**Problem requirements**: Below are the records; tally the lines that include "been" and report only the total.

**Data for this task**:
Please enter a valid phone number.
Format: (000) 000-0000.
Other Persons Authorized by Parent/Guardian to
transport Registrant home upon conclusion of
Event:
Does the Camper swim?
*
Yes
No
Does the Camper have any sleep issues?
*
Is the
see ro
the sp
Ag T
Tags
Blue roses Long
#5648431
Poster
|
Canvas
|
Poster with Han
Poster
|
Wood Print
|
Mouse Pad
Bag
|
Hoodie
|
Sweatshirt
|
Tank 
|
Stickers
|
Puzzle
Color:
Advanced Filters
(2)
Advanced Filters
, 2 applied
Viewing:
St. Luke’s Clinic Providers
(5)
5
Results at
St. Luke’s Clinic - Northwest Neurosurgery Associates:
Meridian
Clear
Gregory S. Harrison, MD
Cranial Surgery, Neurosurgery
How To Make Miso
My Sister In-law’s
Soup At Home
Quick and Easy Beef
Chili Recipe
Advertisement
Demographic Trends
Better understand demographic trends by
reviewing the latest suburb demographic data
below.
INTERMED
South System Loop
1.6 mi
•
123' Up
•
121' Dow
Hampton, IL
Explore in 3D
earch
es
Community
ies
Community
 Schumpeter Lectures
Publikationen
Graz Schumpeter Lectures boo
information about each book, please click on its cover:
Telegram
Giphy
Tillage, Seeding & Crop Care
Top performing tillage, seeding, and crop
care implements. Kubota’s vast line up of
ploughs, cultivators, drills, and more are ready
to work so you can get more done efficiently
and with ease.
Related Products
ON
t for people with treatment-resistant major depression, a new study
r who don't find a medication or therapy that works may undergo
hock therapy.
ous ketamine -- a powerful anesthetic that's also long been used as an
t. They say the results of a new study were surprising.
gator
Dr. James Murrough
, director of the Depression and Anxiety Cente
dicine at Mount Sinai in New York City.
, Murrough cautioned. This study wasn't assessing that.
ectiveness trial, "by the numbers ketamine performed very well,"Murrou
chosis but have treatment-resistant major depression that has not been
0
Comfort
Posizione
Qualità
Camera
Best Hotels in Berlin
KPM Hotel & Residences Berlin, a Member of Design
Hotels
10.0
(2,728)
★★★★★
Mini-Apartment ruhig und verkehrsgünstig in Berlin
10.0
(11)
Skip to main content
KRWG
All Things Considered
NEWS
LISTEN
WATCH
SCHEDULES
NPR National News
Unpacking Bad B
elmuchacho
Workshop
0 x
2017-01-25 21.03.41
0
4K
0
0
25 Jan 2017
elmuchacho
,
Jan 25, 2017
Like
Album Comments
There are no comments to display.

**Output for this exercise**: 2